Monday, May 5, 2008

Meanwhile, in the World

I sometimes have the uncanny feeling that some unfortunate grad student is going to be researching blogs like mine in the future, not for the literary quality, but as a symptom of the appalling nature of the times: "The neo-domesticity movement reflects a turning inward toward the private sphere as a distraction from the bourgeois liberal writers' own silent complicity in world events..." Mr. Flossie and I just watched a documentary called No End in Sight, the clearest, most concise summary of the first five years of the Iraq War I've seen. Like a great many people, I didn't support the invasion; the justifications seemed absurd even at the time. But I never fully realized how the quagmire we are now in is the result of some spectacularly incompetent decisions made by a group of three or four people at the top of the Bush administration after the occupation began. And sadly, there were plenty of people in the military and the Pentagon who were experienced and knowledgeable and could have helped, but their expertise was arrogantly waved off.
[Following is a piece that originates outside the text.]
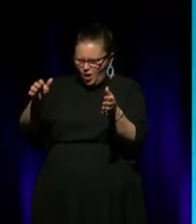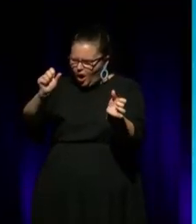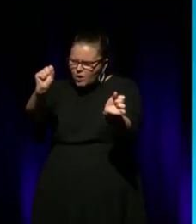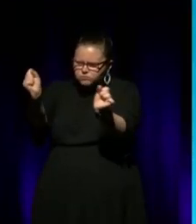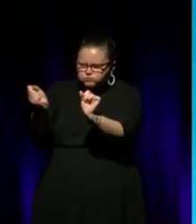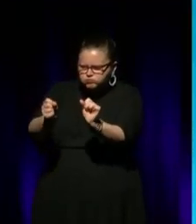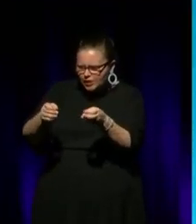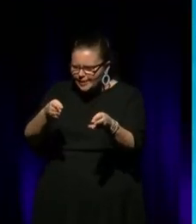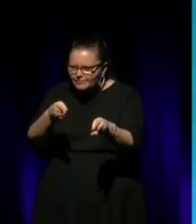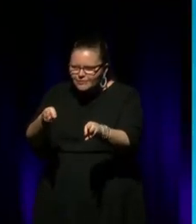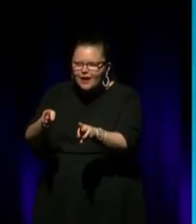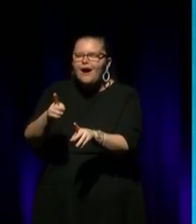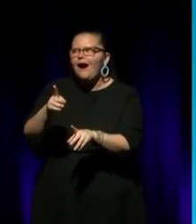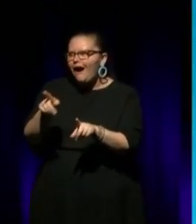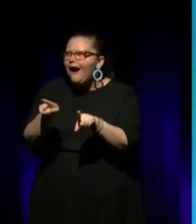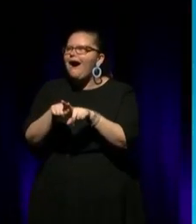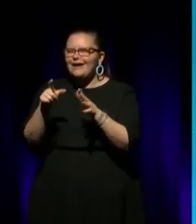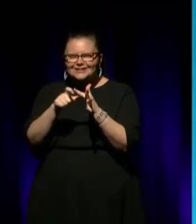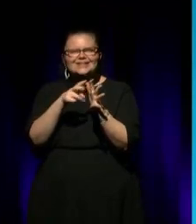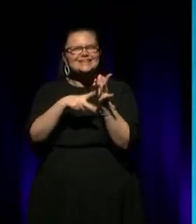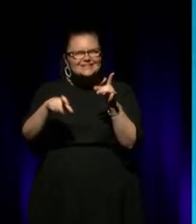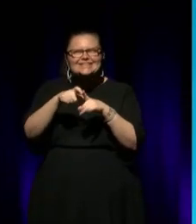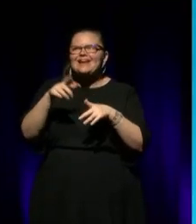that must come from those days of David dressing me in drag.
What emerges is much like Hannah Arendt's banality of evil thesis from her book Eichmann in Jerusalem. Except the banality here is not in following orders, but in the people giving the orders, the war's orchestrators.

I felt a stab of guilt to be writing blog posts about my cozy home life when a country has turned to rubble. Clearly it's not enough to vote, it's not enough to write one's senator, it's not enough to donate to Move On...but what does one do? What to say to the future grad student trying to understand why we seemed so compliant?